How many grams of Ag2CO3 will precipitate when excess K2CO3 solution is added to 70.0 mL of 0.692 M AgNO3 solution?
2AgNO3(aq) + K2CO3(aq) --> Ag2CO3(s) + 2KNO3(aq)
mols AgNO3 = L x M = 0.0700 x 0.692 = ?
Use the coefficients in the balanced equation to convert mols AgNO3 to mols Ag2CO3. That's
? mols AgNO3 x (1 mols Ag2CO3/2 mols AgNO3) = ? mols AgNO3 x 1/2 = ?
Then g Ag2CO3 = mols Ag2CO3 x molar mass Ag2CO3.
To determine the amount of Ag2CO3 that will precipitate, you need to calculate the limiting reagent first. The limiting reagent is the reactant that is completely consumed and determines the maximum amount of product that can be formed.
To calculate the limiting reagent, we need to compare the stoichiometric ratios of the two reactants (AgNO3 and K2CO3) to the amounts given.
First, let's calculate the number of moles of AgNO3 in the solution:
moles AgNO3 = Molarity x Volume
moles AgNO3 = 0.692 mol/L x 0.0700 L
moles AgNO3 = 0.04844 mol
Since there is a 2:1 stoichiometric ratio between AgNO3 and Ag2CO3, we can calculate the number of moles of Ag2CO3 formed as follows:
moles Ag2CO3 = 0.04844 mol AgNO3 x (1 mol Ag2CO3 / 2 mol AgNO3)
moles Ag2CO3 = 0.02422 mol
Now, to find the mass of Ag2CO3 precipitated, we need to use the molar mass of Ag2CO3:
Molar mass of Ag2CO3 = (2 x atomic mass of Ag) + atomic mass of C + (3 x atomic mass of O)
Molar mass of Ag2CO3 = (2 x 107.87 g/mol) + 12.01 g/mol + (3 x 16.00 g/mol)
Molar mass of Ag2CO3 = 275.77 g/mol
Finally, we can calculate the mass of Ag2CO3:
mass Ag2CO3 = moles Ag2CO3 x molar mass of Ag2CO3
mass Ag2CO3 = 0.02422 mol x 275.77 g/mol
mass Ag2CO3 = 6.69 g
Therefore, approximately 6.69 grams of Ag2CO3 will precipitate when excess K2CO3 solution is added to 70.0 mL of 0.692 M AgNO3 solution.
To determine the number of grams of Ag2CO3 that will precipitate, we need to first calculate the moles of AgNO3 in the solution and then use the stoichiometry of the balanced equation to convert moles of AgNO3 to moles of Ag2CO3. Finally, we can convert the moles of Ag2CO3 to grams.
Step 1: Calculate moles of AgNO3
Moles = Concentration (M) x Volume (L)
Moles of AgNO3 = 0.692 M x 0.0700 L
Moles of AgNO3 = 0.0484 moles
Step 2: Use stoichiometry to convert moles of AgNO3 to moles of Ag2CO3
According to the balanced equation:
2 moles of AgNO3 produce 1 mole of Ag2CO3
Therefore, 0.0484 moles of AgNO3 will produce (0.0484/2) moles of Ag2CO3
Step 3: Convert moles of Ag2CO3 to grams
Molar mass of Ag2CO3 = (2 x atomic mass of Ag) + atomic mass of C + (3 x atomic mass of O)

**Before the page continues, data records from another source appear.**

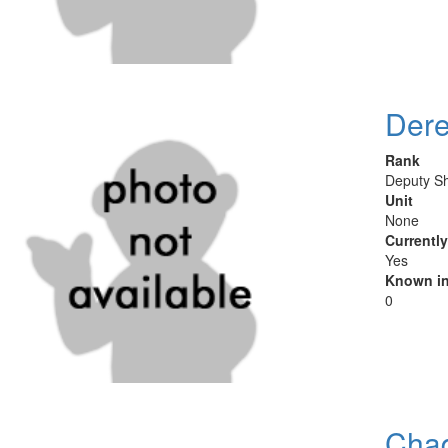
Dere
Rank
Deputy Sh
Unit
None
Currentl
Yes
Known in
0
Cha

Molar mass of Ag2CO3 = (2 x 107.87 g/mol) + 12.01 g/mol + (3 x 16.00 g/mol)
Molar mass of Ag2CO3 = 275.74 g/mol
Grams of Ag2CO3 = Moles x Molar mass
Grams of Ag2CO3 = (0.0484/2) moles x 275.74 g/mol
Calculate the result to find the final answer.